AIM OF THE EXERCISE: Return every line from the records below that has the word "zero".

INPUT MATERIAL:

*** Begin section ***

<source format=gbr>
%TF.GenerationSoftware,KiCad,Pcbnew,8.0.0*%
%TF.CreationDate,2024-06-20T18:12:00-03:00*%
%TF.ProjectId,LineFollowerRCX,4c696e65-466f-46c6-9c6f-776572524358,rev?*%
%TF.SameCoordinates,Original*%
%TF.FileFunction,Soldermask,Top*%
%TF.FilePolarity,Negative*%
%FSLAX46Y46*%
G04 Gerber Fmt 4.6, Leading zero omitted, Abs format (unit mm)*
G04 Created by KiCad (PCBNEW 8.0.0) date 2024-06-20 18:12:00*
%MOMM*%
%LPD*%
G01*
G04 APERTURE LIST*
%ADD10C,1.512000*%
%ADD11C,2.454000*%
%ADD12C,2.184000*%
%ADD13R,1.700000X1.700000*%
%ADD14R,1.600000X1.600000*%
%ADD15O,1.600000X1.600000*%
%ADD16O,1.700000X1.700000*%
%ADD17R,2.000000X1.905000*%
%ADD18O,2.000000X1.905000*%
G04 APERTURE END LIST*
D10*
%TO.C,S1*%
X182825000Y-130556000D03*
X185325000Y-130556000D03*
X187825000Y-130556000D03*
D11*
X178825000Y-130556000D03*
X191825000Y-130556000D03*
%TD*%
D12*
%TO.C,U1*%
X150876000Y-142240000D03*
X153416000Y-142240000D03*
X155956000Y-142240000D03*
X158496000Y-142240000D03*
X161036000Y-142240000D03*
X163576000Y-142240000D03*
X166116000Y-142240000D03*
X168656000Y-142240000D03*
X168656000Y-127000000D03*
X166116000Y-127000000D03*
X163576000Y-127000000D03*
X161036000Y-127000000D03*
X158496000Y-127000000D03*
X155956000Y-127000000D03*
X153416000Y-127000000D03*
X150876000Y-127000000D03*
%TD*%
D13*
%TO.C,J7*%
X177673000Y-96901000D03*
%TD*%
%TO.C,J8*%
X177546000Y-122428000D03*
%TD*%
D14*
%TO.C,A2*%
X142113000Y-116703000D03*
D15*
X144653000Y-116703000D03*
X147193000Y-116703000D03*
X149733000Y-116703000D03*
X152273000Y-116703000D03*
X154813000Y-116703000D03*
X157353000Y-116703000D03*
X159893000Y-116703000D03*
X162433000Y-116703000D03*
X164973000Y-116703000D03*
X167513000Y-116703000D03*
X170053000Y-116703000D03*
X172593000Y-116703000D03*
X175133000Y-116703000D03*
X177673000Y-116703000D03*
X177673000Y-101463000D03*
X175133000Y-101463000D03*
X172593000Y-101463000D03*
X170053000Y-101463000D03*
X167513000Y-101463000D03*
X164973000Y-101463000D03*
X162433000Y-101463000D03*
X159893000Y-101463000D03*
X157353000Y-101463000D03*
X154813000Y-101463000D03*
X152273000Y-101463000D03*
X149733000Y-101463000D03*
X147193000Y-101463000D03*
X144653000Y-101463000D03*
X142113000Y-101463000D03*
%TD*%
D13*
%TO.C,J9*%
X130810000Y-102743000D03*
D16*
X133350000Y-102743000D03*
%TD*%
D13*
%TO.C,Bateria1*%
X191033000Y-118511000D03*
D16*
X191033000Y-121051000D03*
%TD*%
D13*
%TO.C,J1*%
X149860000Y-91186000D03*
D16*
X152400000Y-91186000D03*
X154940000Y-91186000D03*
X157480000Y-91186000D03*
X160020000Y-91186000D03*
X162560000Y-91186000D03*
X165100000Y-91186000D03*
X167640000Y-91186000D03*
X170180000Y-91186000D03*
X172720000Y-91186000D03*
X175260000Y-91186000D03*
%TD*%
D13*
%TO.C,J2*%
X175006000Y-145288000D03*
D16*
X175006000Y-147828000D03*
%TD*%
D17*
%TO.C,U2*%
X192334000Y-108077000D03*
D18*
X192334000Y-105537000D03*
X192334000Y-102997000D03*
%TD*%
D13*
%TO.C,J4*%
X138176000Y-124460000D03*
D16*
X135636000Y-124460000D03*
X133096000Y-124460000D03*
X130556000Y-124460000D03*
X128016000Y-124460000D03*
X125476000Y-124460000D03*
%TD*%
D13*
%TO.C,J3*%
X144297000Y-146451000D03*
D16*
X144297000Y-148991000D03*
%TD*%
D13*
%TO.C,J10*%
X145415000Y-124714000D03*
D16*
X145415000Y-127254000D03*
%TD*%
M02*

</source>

*** End section ***
*** Begin section ***

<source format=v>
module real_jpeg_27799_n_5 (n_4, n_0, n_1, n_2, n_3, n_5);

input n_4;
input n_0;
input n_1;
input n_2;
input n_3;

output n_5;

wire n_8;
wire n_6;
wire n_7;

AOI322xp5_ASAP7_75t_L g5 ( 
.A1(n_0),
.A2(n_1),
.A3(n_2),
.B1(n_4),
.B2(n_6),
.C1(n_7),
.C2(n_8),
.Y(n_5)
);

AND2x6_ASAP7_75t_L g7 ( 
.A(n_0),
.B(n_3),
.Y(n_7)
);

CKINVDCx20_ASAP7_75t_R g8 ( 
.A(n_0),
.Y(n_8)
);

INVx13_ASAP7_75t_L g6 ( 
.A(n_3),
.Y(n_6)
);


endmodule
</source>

*** End section ***
*** Begin section ***

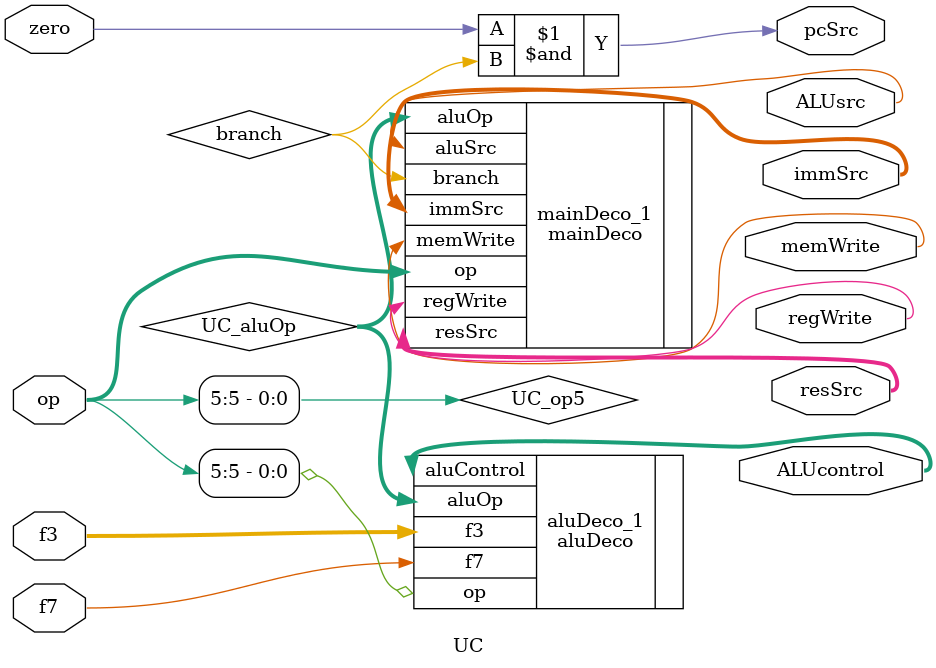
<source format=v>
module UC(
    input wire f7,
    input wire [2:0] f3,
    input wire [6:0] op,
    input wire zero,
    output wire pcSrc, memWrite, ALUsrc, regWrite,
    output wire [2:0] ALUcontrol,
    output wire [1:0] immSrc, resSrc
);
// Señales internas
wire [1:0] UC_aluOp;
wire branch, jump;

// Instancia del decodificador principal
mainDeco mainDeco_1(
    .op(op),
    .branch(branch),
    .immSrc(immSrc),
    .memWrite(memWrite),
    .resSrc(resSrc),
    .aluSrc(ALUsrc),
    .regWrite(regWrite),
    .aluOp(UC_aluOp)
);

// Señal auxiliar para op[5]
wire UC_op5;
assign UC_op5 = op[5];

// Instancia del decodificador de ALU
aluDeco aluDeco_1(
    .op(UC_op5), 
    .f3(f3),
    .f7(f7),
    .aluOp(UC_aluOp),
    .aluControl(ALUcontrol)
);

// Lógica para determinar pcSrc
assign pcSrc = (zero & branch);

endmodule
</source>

*** End section ***

EXERCISE SOLUTION:
G04 Gerber Fmt 4.6, Leading zero omitted, Abs format (unit mm)*
    input wire zero,
assign pcSrc = (zero & branch);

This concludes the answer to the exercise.